Design an LLM serving system for a product used by millions of users — think ChatGPT or Claude at scale. Walk me through how you'd handle request routing, GPU scheduling, KV cache management, latency SLOs, and cost control. What breaks first as you scale?

Question

Accepted Answer

How to drive the interview

Don't start with infrastructure. Start by clarifying the contract:
- What latency SLO? Time-to-first-token (TTFT) vs time-per-output-token (TPOT)?
- Streaming outputs or wait-for-complete?
- Average vs max context length?
- Is the model fixed or does the system serve multiple models?
- Cost sensitivity vs latency sensitivity?

A strong answer moves through: compute architecture → request lifecycle → batching strategy → KV cache management → scaling and cost → failure modes.

The fundamental bottleneck: memory bandwidth

LLM decode is memory-bandwidth-bound. The GPU must stream model weights and KV cache from HBM each step. A 70B FP16 model = 140 GB. H100 HBM bandwidth = ~3.4 TB/s. Minimum time to read weights = 140 GB / 3.4 TB/s ≈ 41ms per token for a batch of 1.

At batch size 1, GPU compute utilization is ~5%. You're paying for a $30k GPU to mostly wait for memory.

Continuous batching (iteration-level scheduling)

Naïve batching waits for all requests to finish before starting new ones — a long request blocks the batch. Continuous batching (vLLM, TGI) schedules at the iteration level:

- Each decode step, scheduler fills available GPU slots with new requests or continues existing ones
- New requests join the batch as soon as a slot opens (after another request finishes or is preempted)
- Increases GPU utilization from ~20% to ~70-80% in practice

This is the single most impactful optimization for throughput.

Prefill-decode disaggregation

Prefill (processing the prompt) is compute-bound — all positions processed in parallel. Decode (generating tokens) is memory-bandwidth-bound — one token at a time. These have different optimal batch sizes and GPU configurations.

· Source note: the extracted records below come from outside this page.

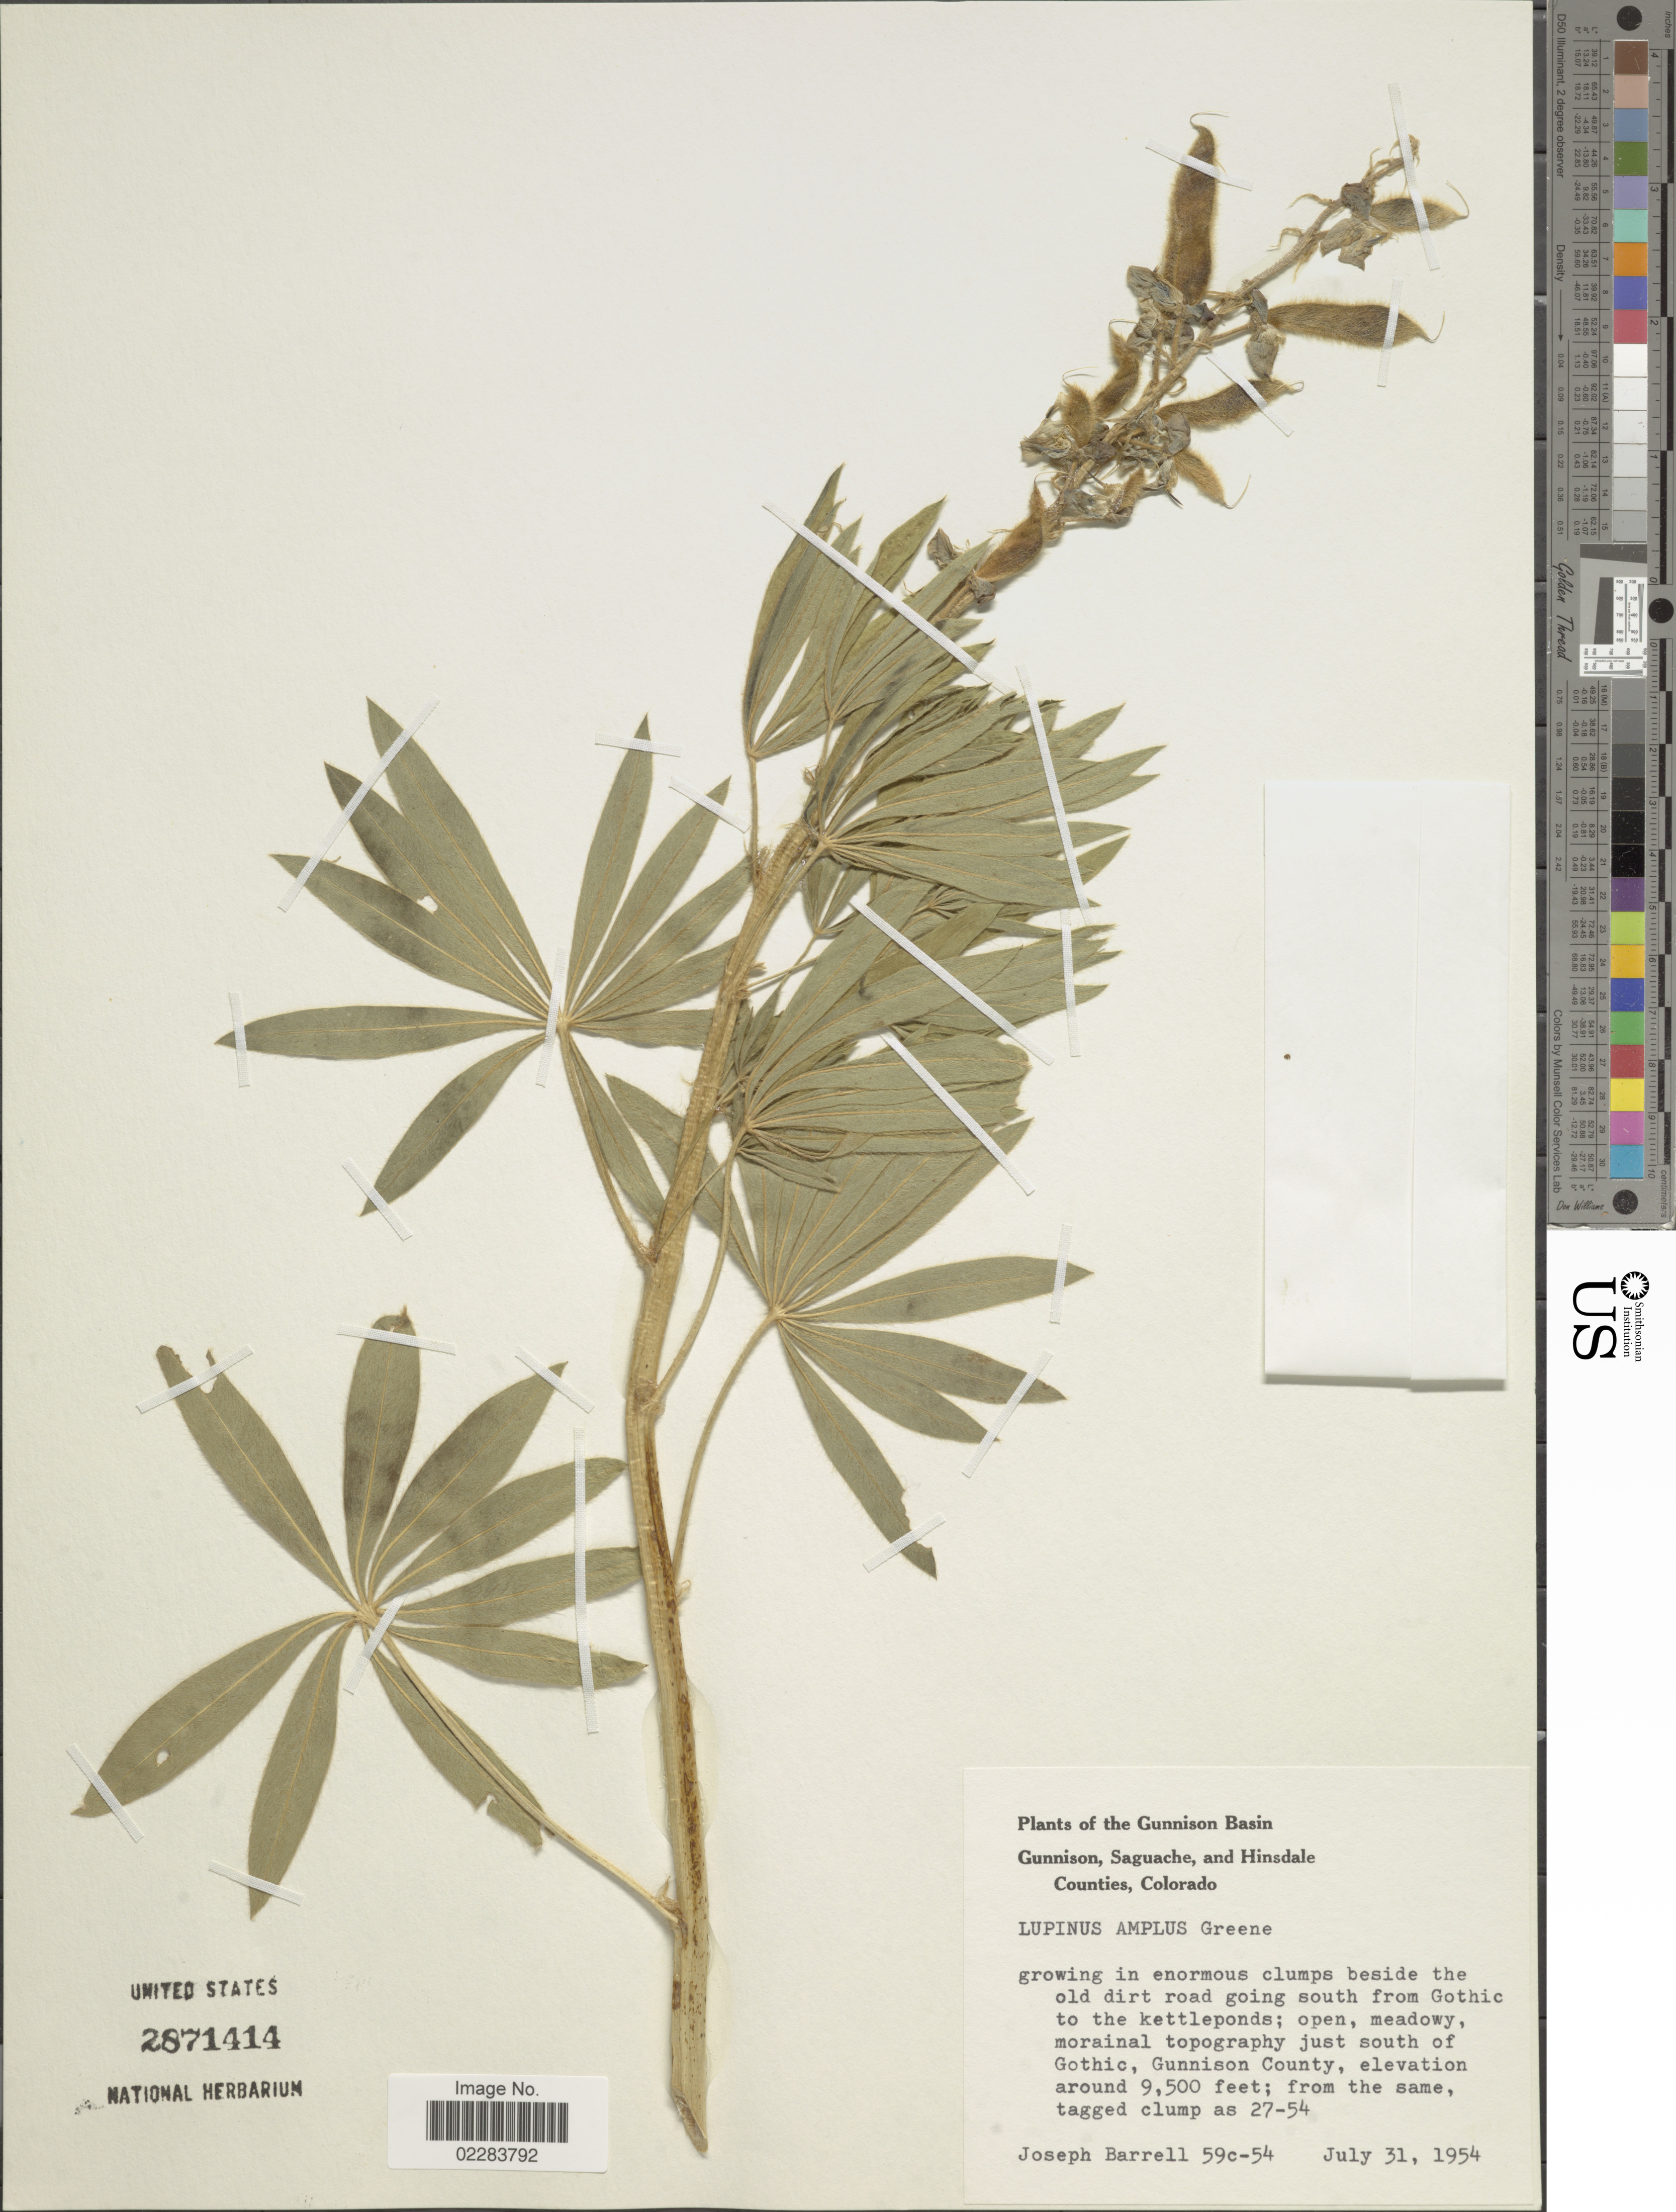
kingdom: Plantae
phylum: Tracheophyta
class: Magnoliopsida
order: Fabales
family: Fabaceae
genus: Lupinus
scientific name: Lupinus amplus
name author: Greene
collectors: J. Barrell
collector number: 59c-54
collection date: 1954-07-31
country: United States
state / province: Colorado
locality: Gunnison Basin. Gunnison, Saguache, and Hinsdale Counties. growing in enormous clumps beside the old dirt road going south from Gothic to the ketlleponds; open, meadowy, morainel topography just south of Gothic, Gunnison County.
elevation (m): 2896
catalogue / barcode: US 2871414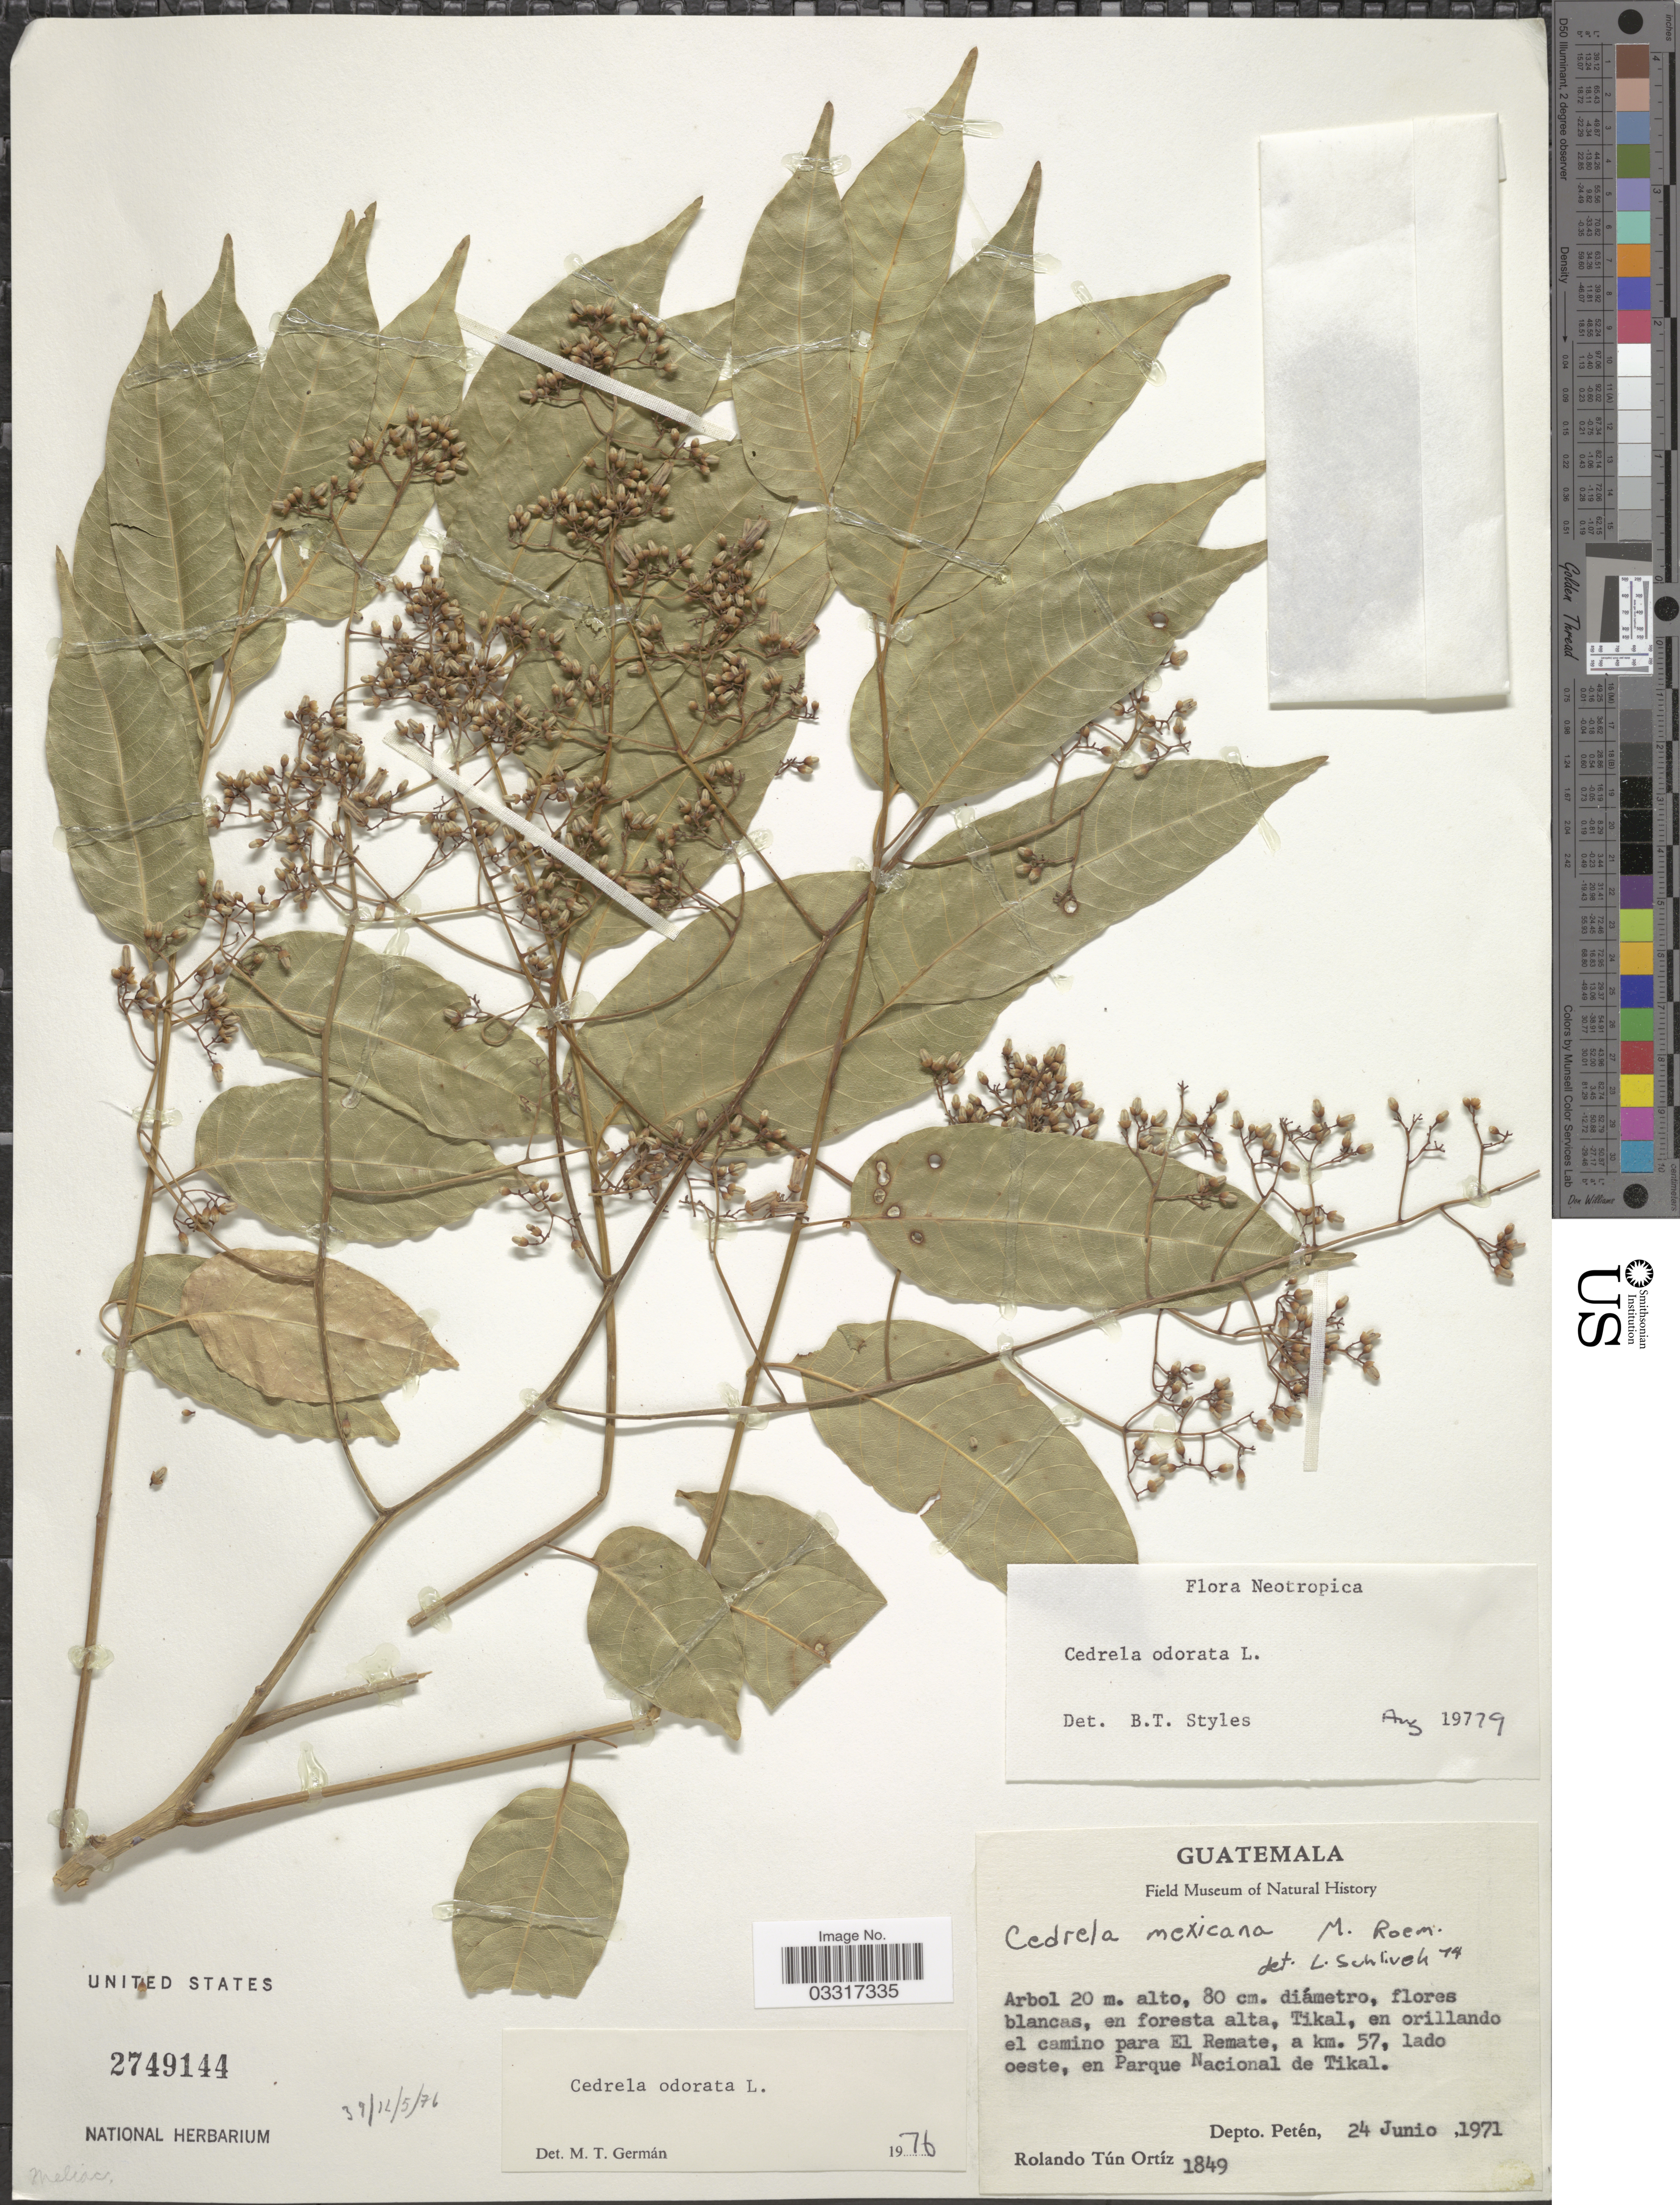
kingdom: Plantae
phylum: Tracheophyta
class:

Disaggregated serving (DistServe, Splitwise): route prefill to compute-optimized GPUs (more tensor cores), decode to memory-optimized GPUs (more HBM bandwidth). Reduces interference between the two phases, improves utilization of each.

KV cache management with PagedAttention

KV cache grows during decode: you don't know the final context length upfront, so pre-allocating max memory wastes GPU RAM. PagedAttention (vLLM) manages KV cache like virtual memory:
- Fixed-size pages (e.g., 16 tokens per page) allocated on demand
- No internal fragmentation — different requests can share memory pages
- Prefix caching: system prompt processed once, KV cache shared across all requests. 1000 concurrent users with the same 2k-token system prompt pay prefill cost once

Request routing and load balancing

Multiple inference servers run the same model (data parallel). Routing considerations:
- Route requests with the same prefix to the same server (to reuse prefix cache)
- Balance load to avoid hot spots — monitor GPU memory utilization, not just request count
- Separate routing for different model sizes (3B vs 70B) or quantization levels

Latency SLOs: TTFT vs TPOT

Users perceive streaming differently from batch:
- TTFT (Time to First Token): how quickly the stream starts. Dominated by prefill duration. Target: under 1 second for most use cases.
- TPOT (Time Per Output Token): streaming speed. Minimum human reading ~100 tokens/sec. Target: >50ms/token for "instant feel."

Priority queues: short prompts get lower TTFT, not because the GPU is faster, but because prefill parallelizes well. Long prompts with short outputs (summarization) need priority scheduling.

Cost control levers

| Lever | Effect |
|---|---|
| Quantization (INT4/INT8) | 2-4× more model capacity per GPU |
| Continuous batching | 4-10× throughput improvement over naïve batching |
| Speculative decoding | 2-3× latency reduction on predictable output |
| Prefix caching | Amortize shared prompt prefill across users |
| Request-level priority | Protect interactive users from batch job interference |
| Smaller model + RAG | Lower GPU cost for knowledge-intensive tasks |

What breaks first at scale

GPU OOM: KV cache fills before requests complete. Fix: lower max concurrent requests, add more GPUs, reduce context length limit, use INT4 KV cache.

Prefill spikes: a burst of long-prompt requests (RAG + long docs) saturates compute while decode stalls. Fix: prefill rate limiting, separate prefill fleet.

Latency tail: p99 TTFT blows up under load. Root cause: long requests block short ones in same batch slot. Fix: request length estimation and priority queuing.

Hot prefix cache: one popular prompt uses disproportionate KV memory. Fix: LRU eviction on prefix cache, cap max prefix cache per key.